L'église a créé l'Inquisition (du latin « inquirere » : s'enquérir) pour traquer les hérétiques Cathares. Les Cathares est une secte qui prenait le Bien et le Mal comme principes fondamentaux de l'univers, à la fois égaux et contraires en plus d'allier des éléments du Christianisme et du Bouddhisme. Le nom « Cathares » vient du grec « Katharos » ce qui signifie « pur » : la secte préconisait une absolue pureté de mœurs. L'hérésie est donc une opinion contraire à la doctrine catholique et c'est pourquoi l'Église ne peut se permettre une telle « concurrence ». De plus le catholicisme est décrétée religion d'État depuis le IVe siècle. L'hérétique, qui prêche ainsi contre la religion d'état est considéré alors comme ennemi d'état.
Si l'Église lutte contre l'hérésie cathare depuis 1179 (date du Troisième concile de Latran) L'inquisition débute réellement en 1233 avec la bulle papale « Ille Hurmani generis » qui confie l'Inquisition aux frères prêcheurs dominicains et franciscains (voir l'article sur les ordres mendiants ). Les tribunaux étaient composés chacun de deux inquisiteurs aux mêmes pouvoirs. Ceux-ci étaient aidés dans leur fonction par des assistants, des notaires et des conseillers laïcs… Leur méthode de travail est toujours la même : arrivés dans une ville ou un village, l'un des inquisiteurs faisait un sermon contre l'éréthisme et encourageait la dénonciation (l'anonymat garantissait la protection du dénonciateur.). Une vague rumeur suffisait ou pire une dénonciation par simple ressentiment contre un voisin et le mécanisme était en marche : arrestation (sans l'assistance d'un avocat) et tortures pour extorquer des aveux. Mais... contrairement à la rumeur populaire l'accusé n'était pas d'office torturé. En effet les tortures (approuvées par le pape Innocent IV à partir de 1252) n'étaient qu'une partie de l'interrogatoire qui lui aussi était codifié strictement par l'Église.
Tout d'abord, l'accusé n'a aucun contact avec l'extérieur, il est seul, face à l'inquisiteur qui lui pose sans cesse des questions.

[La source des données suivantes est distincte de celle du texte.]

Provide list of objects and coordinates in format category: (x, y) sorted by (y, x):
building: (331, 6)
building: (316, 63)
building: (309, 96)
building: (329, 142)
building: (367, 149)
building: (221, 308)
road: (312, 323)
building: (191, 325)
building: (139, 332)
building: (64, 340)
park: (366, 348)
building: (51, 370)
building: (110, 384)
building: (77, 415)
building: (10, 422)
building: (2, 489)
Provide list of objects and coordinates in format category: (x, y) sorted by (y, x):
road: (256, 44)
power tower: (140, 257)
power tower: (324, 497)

Il subit une énorme pression psychologique car la plupart du temps il ne sait même pas de quoi il est accusé ! Après avoir été brisé moralement, il était mené au tribunal : l'accusé prenait connaissance de l'acte d'accusation et des témoignages fournis contre lui. Et là, il pouvait réellement se défendre : pour être condamné le tribunal devait recueillir deux témoins « parfaits et concordants ». En fait chaque témoin est considéré comme « imparfait » mais prenait une part plus ou moins importante dans un témoignage parfait selon la crédibilité dudit témoin. Évidemment, l'accusé, s'il avouait, comptait comme témoin contre lui-même.

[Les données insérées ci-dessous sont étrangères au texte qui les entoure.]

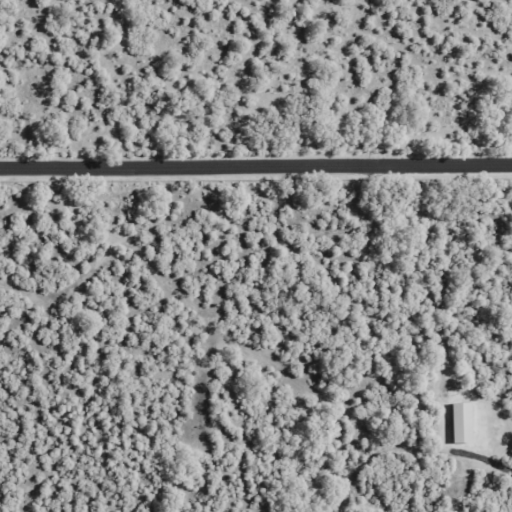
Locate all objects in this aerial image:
road: (256, 168)
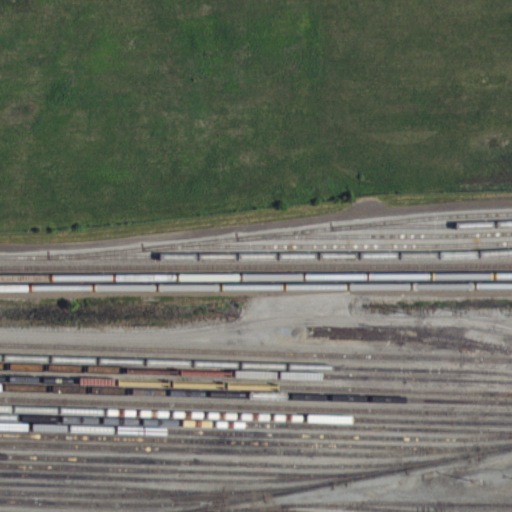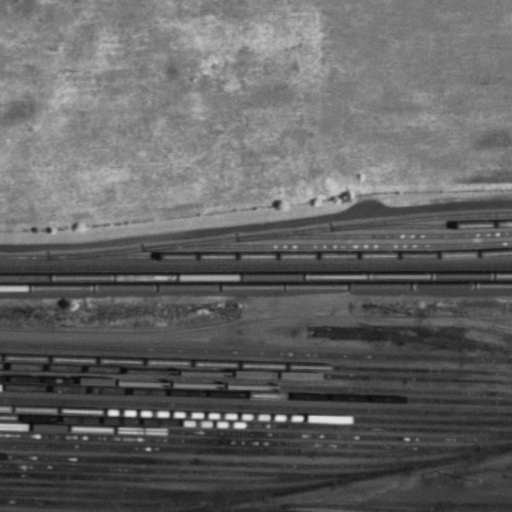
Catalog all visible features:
railway: (422, 234)
railway: (281, 243)
railway: (375, 245)
railway: (328, 255)
railway: (256, 265)
railway: (256, 270)
railway: (256, 274)
railway: (256, 285)
railway: (256, 295)
road: (256, 333)
railway: (411, 346)
railway: (255, 361)
railway: (255, 373)
railway: (256, 382)
railway: (255, 395)
railway: (255, 403)
railway: (255, 415)
railway: (255, 425)
railway: (255, 433)
railway: (256, 442)
railway: (256, 450)
railway: (240, 459)
railway: (240, 472)
railway: (204, 479)
railway: (170, 487)
railway: (167, 499)
railway: (113, 503)
railway: (258, 505)
railway: (244, 508)
railway: (378, 511)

S'il était reconnu coupable et qu'il niait, il subissait alors la « question » : pendant une demie heure il était torturé. Les techniques ne manquaient pas : membres brûlés, ingestion d'eau, torsion des membres, pendaison par les mains liées dans le dos, (l'accusé était soulevé dans les airs et était redescendu par à-coups causant des douleurs immenses.), torture au chevalet (les membres étaient étirés)… Pourtant malgré cette séance, l'accusé persistait parfois à nier sa culpabilité alors on éliminait l'équivalent d'un témoin.

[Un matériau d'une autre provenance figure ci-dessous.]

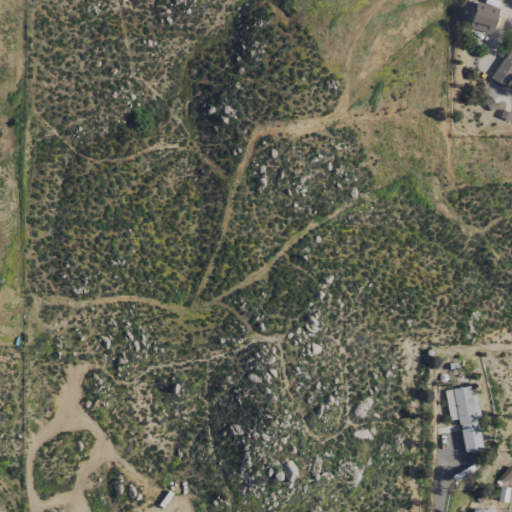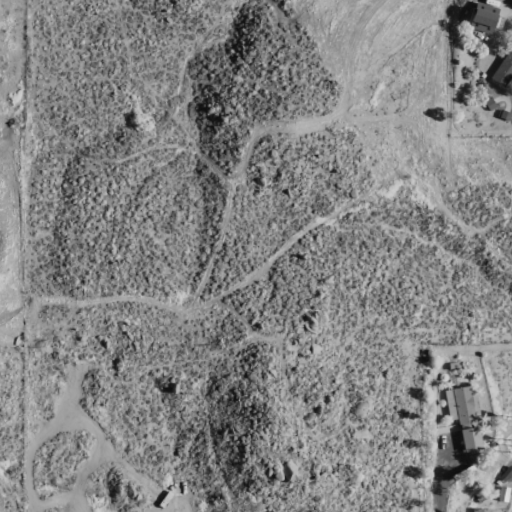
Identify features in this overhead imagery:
building: (482, 17)
building: (503, 69)
building: (464, 414)
road: (407, 424)
road: (444, 476)
building: (483, 510)
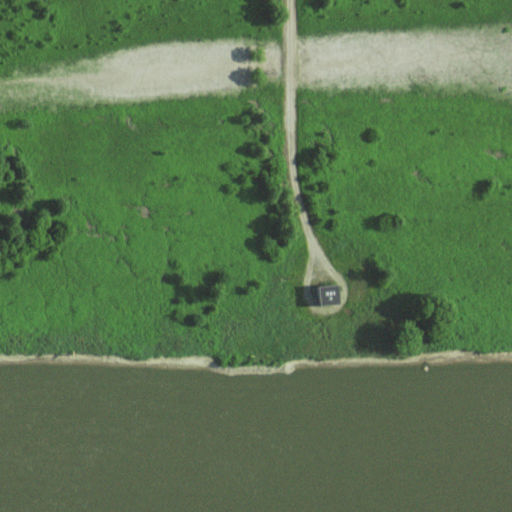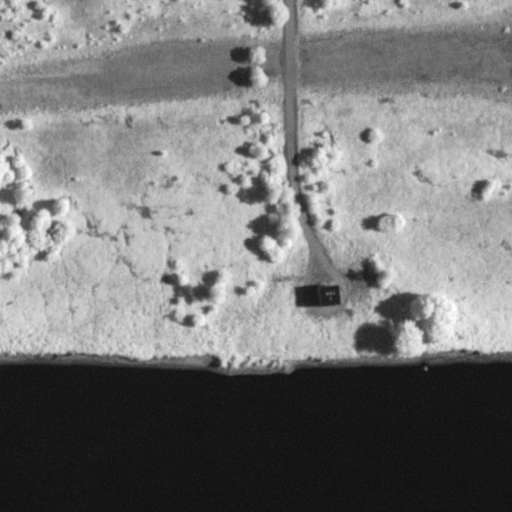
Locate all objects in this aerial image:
river: (373, 506)
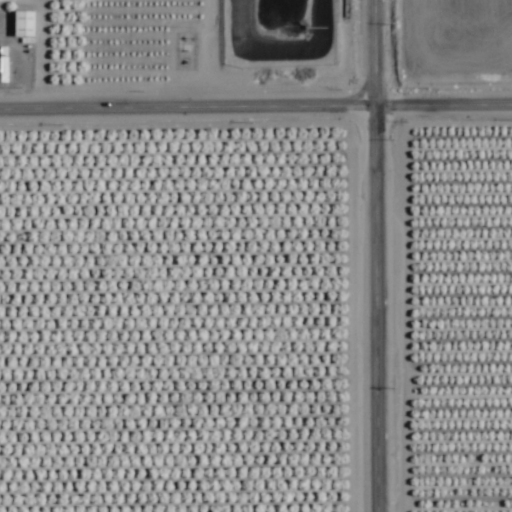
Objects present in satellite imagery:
building: (22, 24)
wastewater plant: (282, 34)
building: (3, 65)
road: (255, 88)
road: (378, 255)
crop: (256, 256)
building: (139, 270)
building: (75, 451)
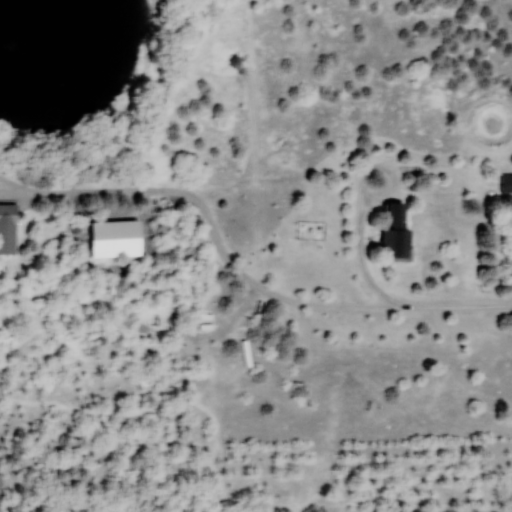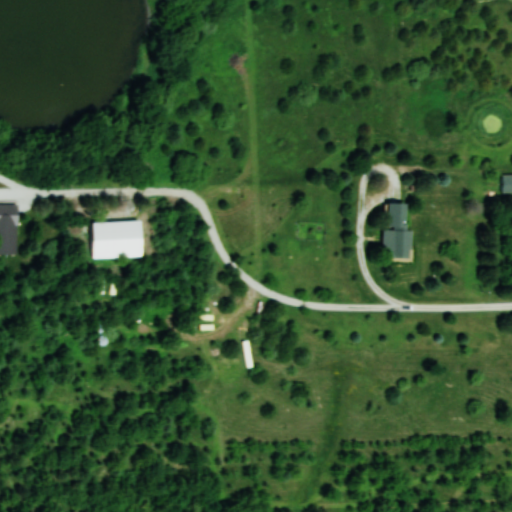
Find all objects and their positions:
building: (506, 183)
building: (8, 214)
building: (396, 231)
road: (362, 262)
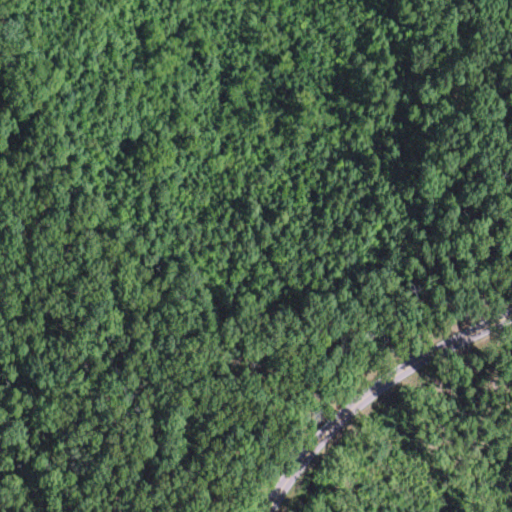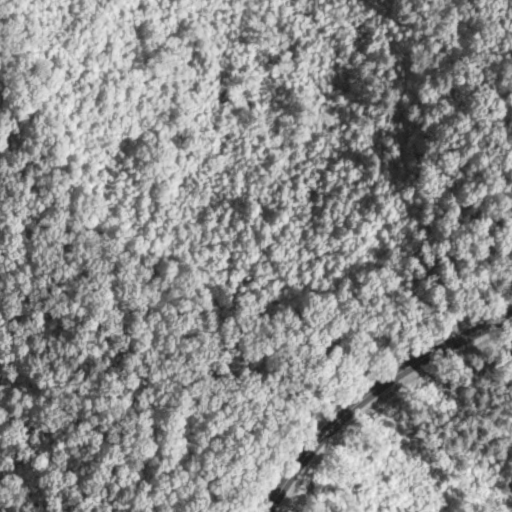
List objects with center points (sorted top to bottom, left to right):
road: (377, 391)
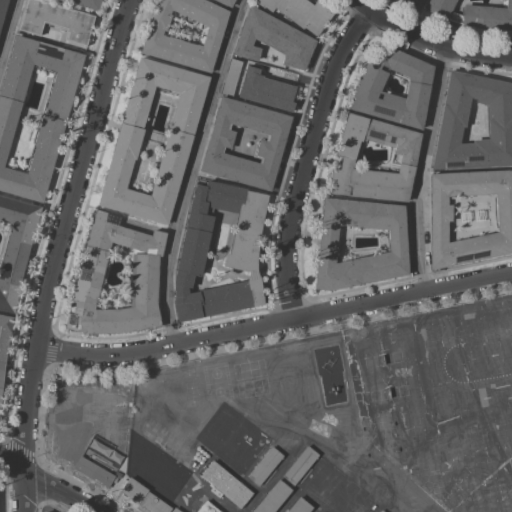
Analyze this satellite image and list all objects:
building: (225, 2)
building: (417, 2)
building: (87, 3)
building: (86, 4)
building: (437, 7)
building: (1, 8)
building: (2, 10)
building: (303, 11)
building: (300, 12)
building: (475, 12)
building: (486, 16)
building: (54, 20)
building: (56, 20)
building: (185, 32)
building: (184, 33)
road: (10, 36)
building: (273, 39)
building: (272, 40)
road: (431, 42)
building: (231, 77)
building: (393, 86)
building: (392, 89)
building: (264, 90)
building: (266, 90)
building: (32, 113)
building: (34, 113)
building: (475, 121)
building: (474, 123)
building: (152, 140)
building: (153, 141)
building: (244, 143)
building: (245, 143)
road: (304, 158)
building: (373, 159)
building: (374, 160)
road: (193, 170)
road: (420, 170)
building: (470, 215)
building: (470, 216)
building: (361, 242)
building: (359, 243)
building: (14, 245)
building: (13, 246)
road: (55, 251)
building: (218, 252)
building: (219, 252)
building: (115, 279)
building: (116, 279)
road: (274, 325)
building: (4, 337)
building: (4, 344)
road: (263, 412)
building: (227, 427)
building: (229, 427)
building: (242, 448)
building: (243, 448)
building: (300, 464)
building: (152, 465)
building: (154, 466)
building: (263, 466)
building: (264, 466)
building: (93, 471)
building: (92, 472)
building: (179, 482)
building: (224, 484)
building: (226, 484)
road: (47, 488)
building: (144, 497)
building: (273, 497)
building: (142, 498)
road: (184, 498)
building: (271, 498)
building: (298, 506)
building: (299, 506)
building: (205, 507)
building: (207, 508)
building: (175, 510)
building: (43, 511)
building: (379, 511)
building: (381, 511)
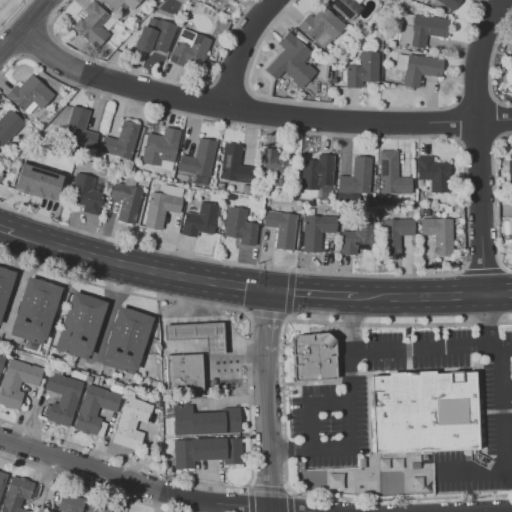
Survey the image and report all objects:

Si l'accusé était innocenté il était relâché. S'il avouait et rétractait sa foi d'hérétique il était alors « réconcilié » ses biens sont confisqués mais il fait de nouveau partie de l'Église Catholique. S'il était condamné et qu'il refusait de rétracter sa foi alors le bûcher l'attendait. Au mieux c'était la prison à vie dans les Murs ou la « Mure » et l'exécution du jugement était menée par les institutions laïques. Enfin, si le tribunal ne parvenait pas à apporter les deux témoins parfaits, l'accusé était relaxé non sans avoir sur lui une "suspicion d'hérésie". Il devait alors s'acquitter d'une amende ou de travaux de galère, il pouvait même recevoir des coups de fouet.
L'Inquisition fut créée à la base contre les Albigeois et les Vaudois mais son efficacité et la terreur qu'elle répandait était telle qu'elle fut aussi employée contre d'autres groupes hétérodoxes et contre bien sûr les sorcières et tous représentants des cultes païens (voir pour plus de détail l'article sur la Sorcellerie au Moyen Age.). Mais malgré la fin des cathares et le ralentissement des activités de l'Inquisition celle-ci perdurera jusqu'en 1843, date du dernier texte officiel abolissant définitivement cette institution.